I'm not going to read the article, and I'm not going to even say if I like VIM or not. I have become completely bored with the discussions about the pros and cons of VIM and other editors. My only hope is hundreds of years ago people were having the same discussions about pens versus pencils, and they were equally as bored with it as me. I only comment because I care enough about any others out there, who may think they are all alone, who are as bored with this topic as I am.
I think the tool obsession blossoms with repetitive jobs. If you perform essentially the same programming task over and over, you focus on finding the most efficient way to do it. If your tasks are less repetitive, you probably spend more time thinking than writing code, so you are not as concerned with tool efficiency.

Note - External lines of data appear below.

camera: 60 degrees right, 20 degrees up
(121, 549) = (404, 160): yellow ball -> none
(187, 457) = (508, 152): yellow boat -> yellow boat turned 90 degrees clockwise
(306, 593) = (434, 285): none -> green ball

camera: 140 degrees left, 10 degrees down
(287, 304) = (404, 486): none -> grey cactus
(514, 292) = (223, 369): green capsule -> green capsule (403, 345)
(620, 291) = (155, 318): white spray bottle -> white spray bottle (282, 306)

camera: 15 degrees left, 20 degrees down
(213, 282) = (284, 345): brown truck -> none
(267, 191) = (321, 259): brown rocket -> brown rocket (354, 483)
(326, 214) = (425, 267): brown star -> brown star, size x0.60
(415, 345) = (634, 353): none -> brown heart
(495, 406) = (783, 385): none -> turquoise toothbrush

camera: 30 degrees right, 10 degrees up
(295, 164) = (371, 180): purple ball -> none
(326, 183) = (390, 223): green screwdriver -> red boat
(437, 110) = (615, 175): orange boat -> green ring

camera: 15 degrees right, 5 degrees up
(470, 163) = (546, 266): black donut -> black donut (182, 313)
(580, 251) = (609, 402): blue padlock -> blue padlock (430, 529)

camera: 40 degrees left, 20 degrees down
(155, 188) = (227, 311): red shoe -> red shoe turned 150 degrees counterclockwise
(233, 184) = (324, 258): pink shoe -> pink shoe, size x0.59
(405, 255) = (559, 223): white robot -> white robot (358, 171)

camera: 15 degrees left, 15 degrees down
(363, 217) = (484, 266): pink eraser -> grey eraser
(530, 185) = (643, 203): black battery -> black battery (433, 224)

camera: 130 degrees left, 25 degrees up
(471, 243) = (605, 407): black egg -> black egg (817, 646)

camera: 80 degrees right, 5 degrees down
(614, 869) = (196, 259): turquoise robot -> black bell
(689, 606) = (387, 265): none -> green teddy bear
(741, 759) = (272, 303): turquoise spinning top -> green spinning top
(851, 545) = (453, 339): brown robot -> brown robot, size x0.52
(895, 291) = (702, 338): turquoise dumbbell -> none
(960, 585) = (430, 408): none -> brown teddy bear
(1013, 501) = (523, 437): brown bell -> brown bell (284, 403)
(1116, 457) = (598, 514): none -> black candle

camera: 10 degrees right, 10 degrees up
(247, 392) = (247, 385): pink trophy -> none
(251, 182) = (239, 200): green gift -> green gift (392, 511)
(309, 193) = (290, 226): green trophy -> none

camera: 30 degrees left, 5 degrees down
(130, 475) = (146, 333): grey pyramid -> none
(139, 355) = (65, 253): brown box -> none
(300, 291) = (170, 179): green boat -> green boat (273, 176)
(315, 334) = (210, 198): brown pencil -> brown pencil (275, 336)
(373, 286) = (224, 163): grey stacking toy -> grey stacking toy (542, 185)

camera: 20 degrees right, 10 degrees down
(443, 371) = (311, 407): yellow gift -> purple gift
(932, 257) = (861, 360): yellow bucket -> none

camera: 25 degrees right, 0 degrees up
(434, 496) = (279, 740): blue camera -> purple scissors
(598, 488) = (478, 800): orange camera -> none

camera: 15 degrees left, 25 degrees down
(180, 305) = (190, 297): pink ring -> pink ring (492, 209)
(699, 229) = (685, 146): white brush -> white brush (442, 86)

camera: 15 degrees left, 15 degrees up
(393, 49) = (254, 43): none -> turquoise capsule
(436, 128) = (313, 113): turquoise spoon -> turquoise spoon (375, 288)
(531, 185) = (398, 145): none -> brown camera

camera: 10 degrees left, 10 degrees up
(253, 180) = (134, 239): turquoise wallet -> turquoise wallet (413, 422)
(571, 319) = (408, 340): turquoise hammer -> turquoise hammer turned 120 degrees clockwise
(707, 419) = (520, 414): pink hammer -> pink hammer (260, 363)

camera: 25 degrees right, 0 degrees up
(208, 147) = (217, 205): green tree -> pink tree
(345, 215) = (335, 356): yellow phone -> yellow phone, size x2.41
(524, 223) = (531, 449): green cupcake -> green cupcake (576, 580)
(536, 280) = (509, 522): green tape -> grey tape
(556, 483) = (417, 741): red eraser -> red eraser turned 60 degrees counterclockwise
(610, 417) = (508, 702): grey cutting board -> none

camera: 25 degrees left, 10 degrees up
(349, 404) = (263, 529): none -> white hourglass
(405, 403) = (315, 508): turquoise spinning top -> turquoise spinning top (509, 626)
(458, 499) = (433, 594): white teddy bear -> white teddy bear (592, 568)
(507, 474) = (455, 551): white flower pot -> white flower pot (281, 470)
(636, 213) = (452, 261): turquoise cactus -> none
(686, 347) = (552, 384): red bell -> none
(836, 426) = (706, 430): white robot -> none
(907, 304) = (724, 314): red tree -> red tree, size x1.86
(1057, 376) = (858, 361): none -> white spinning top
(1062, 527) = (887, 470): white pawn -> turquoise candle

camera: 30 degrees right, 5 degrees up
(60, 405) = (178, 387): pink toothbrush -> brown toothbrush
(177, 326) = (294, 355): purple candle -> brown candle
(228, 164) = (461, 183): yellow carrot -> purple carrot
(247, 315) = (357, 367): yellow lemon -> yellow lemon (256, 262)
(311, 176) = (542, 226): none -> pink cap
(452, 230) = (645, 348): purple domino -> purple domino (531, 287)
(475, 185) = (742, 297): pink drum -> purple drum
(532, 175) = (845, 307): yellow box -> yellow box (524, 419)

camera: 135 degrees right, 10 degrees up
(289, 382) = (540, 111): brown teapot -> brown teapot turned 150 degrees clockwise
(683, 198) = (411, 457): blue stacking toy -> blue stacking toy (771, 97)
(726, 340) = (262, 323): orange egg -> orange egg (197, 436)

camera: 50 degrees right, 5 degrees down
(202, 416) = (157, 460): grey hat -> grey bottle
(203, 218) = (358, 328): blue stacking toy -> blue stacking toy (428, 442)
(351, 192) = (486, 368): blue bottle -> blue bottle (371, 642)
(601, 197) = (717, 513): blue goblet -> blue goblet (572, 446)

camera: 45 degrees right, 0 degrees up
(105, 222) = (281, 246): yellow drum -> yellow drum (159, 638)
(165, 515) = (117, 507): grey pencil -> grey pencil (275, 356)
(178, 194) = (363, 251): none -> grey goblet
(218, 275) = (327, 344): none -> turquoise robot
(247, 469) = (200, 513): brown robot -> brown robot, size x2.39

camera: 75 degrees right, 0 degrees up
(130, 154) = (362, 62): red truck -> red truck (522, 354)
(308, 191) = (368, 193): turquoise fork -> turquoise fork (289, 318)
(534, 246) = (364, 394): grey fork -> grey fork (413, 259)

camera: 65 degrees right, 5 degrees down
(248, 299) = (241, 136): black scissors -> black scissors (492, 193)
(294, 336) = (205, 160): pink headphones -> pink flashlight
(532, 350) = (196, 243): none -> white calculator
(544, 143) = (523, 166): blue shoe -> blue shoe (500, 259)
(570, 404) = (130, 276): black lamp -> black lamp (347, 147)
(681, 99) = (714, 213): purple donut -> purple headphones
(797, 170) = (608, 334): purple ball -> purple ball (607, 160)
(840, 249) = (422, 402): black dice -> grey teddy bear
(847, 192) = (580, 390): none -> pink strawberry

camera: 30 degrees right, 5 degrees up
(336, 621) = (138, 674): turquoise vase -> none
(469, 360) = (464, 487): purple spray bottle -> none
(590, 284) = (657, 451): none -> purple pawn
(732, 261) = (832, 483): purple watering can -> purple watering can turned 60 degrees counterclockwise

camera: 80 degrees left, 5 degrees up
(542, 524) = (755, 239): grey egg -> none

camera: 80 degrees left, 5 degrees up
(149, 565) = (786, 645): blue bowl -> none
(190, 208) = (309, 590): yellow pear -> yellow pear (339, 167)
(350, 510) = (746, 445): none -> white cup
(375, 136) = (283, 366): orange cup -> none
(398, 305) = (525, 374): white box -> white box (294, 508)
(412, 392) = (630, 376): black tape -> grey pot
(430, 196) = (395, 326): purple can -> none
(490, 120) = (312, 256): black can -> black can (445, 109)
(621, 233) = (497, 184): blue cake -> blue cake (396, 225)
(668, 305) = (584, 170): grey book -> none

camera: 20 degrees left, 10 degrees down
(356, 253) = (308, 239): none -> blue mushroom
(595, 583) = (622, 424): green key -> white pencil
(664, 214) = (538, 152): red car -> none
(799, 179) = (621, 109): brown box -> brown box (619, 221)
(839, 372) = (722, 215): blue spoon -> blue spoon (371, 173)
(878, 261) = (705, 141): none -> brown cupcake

Car mechanics debate who makes the best 3/8" flex-head ratchet. Engine designers don't. [citation needed]

Still, the flex-head ratchet was probably invented by someone who got frustrated trying to turn a tricky bolt with a fixed-head ratchet. Discussing the benefits/limitations of current tools is worthwhile.

However, when it comes to text editors, I see a lot more "X editor is amazing, here's why" than I see "all editors are insufficient, here's how we should make them better."

I am not sure about "the tool obsession blossoms with repetitive jobs". Maybe my counter-example is very specific, but I think about painters (even on digital mediums) and the obsession about their tools.
I have no idea how fast vim itself is. I know that i'm faster when i use vim , so i use it all the time, because time is the most precious thing.
When I first learned vim, it took me a week to get to the same proficiency of MS notepad. After that it just got better. Now it's my main editor.
Some other helpful hints for the vim users:

1) You can use Ctrl-C instead of escape in most cases. This results in less travel distance and avoiding the wrist rotation. Which leads to...

2) Bind Caps Lock to Ctrl like God intended it to be. That way you can use Ctrl-C really easily and also the page navigation commands like Ctrl-(F|B|U|D) are really easy. This one might not work if you have a caps lock key with those weird notches.

3) Bind your Leader key to Space. I have the Unite plugin do fuzzy file / buffer finding when I hit Space Space.

4) Set up your own custom key bindings to the other Ctrl keys are aren't used by anything yet. Ctrl-S and Ctrl-V to split screens horizontally and veritcally.

5) Bind Ctrl-(H|J|K|L) to move between screens.

A programming language / environment is at its best when it minimizes the amount of cognitive load and context switches. Mouse movements require a feedback loop where the user must lift their hand feel around for the mouse, then move the mouse, then there is a rapid loop where the user moves the mouse, sees where the cursor goes, determines how far from the destination it is, then repeat until the goal is reached.

Vim cursor movements however are more logical and absolute. Go up 2 lines, end of word, end of line, everything inside the quotes, etc. The cognitive load required is much less in vim -- at least once learned, but definitely not in the beginning when going through the learning curve.

It may not seem like much but every bit of brain power that can be freed up is that much more brain power that can be used to concentrate on the task at hand.

To someone who is trained in vim it just feels much more relaxed and fluid when editing. To exaggerate, imagine if every time you had to use the mouse, you had to open a drawer, pull out the mouse, plug it in, perform your action, then unplug it, then put it back into the desk. This is a contrived example for sure but it gives an illustration of the subtle distraction and annoyance many vim users feel when they have to use the mouse.

From my experience the argument applies just as well to SublimeText.

But yes, you need to know your shortcuts.